Landmark coordinate records
—————

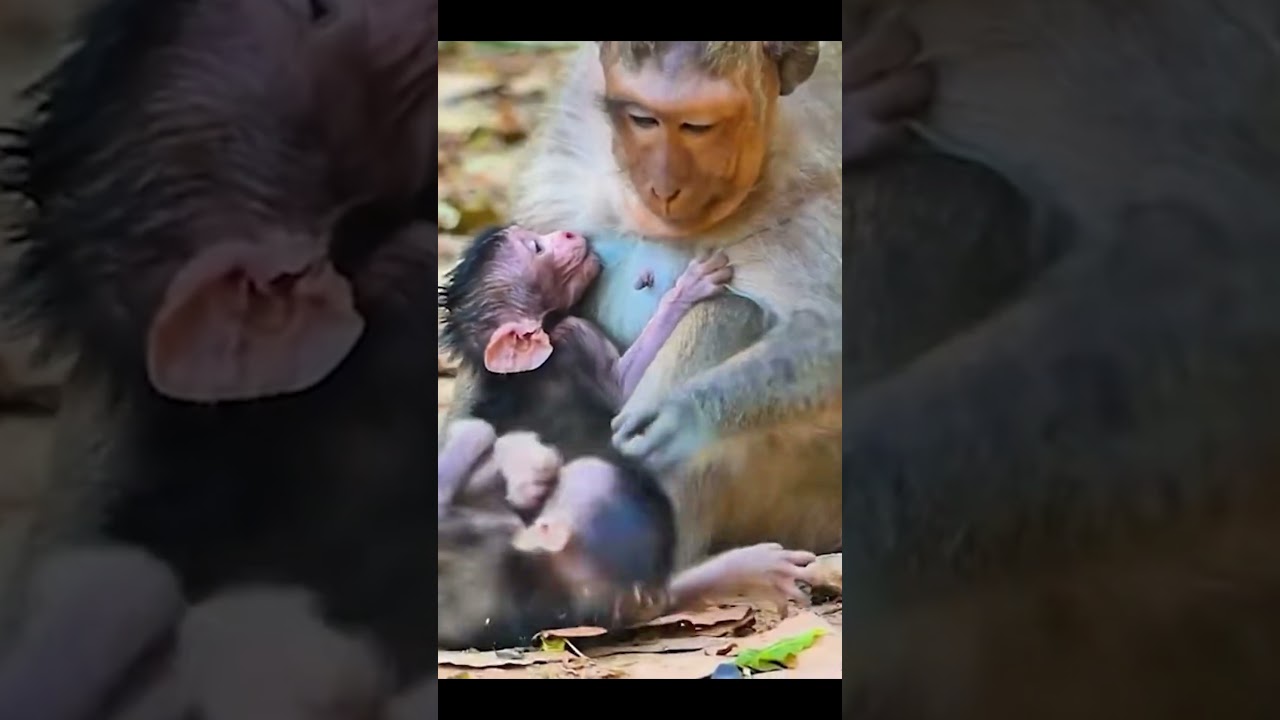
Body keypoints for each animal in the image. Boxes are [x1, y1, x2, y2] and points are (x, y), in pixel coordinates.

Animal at [434, 224, 816, 650]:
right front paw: (687, 289)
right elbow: (624, 398)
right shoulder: (577, 337)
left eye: (534, 237)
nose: (568, 233)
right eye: (536, 248)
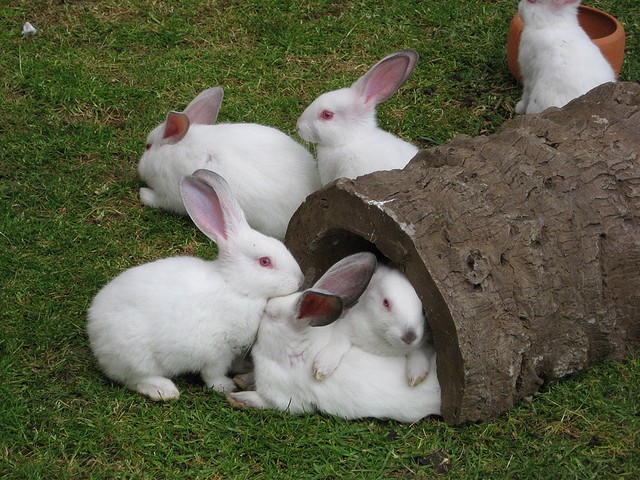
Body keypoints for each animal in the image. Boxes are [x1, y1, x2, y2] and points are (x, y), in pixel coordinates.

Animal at [87, 169, 304, 402]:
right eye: (265, 262)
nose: (299, 280)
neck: (235, 286)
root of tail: (94, 331)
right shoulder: (218, 350)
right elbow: (213, 373)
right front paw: (226, 386)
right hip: (137, 356)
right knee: (134, 379)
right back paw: (164, 390)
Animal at [139, 86, 320, 240]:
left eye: (148, 147)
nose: (138, 169)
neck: (170, 152)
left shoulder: (169, 194)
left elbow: (158, 200)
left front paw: (143, 194)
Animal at [228, 253, 442, 422]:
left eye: (270, 314)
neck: (296, 349)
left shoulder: (284, 398)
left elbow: (264, 401)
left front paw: (238, 398)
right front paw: (241, 380)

—————

Task directions
Where a line of the records has the string "left", return that line.

Solution
left eye: (534, 237)
left eye: (148, 147)
left shoulder: (169, 194)
left elbow: (158, 200)
left front paw: (143, 194)
left eye: (270, 314)
left shoulder: (284, 398)
left elbow: (264, 401)
left front paw: (238, 398)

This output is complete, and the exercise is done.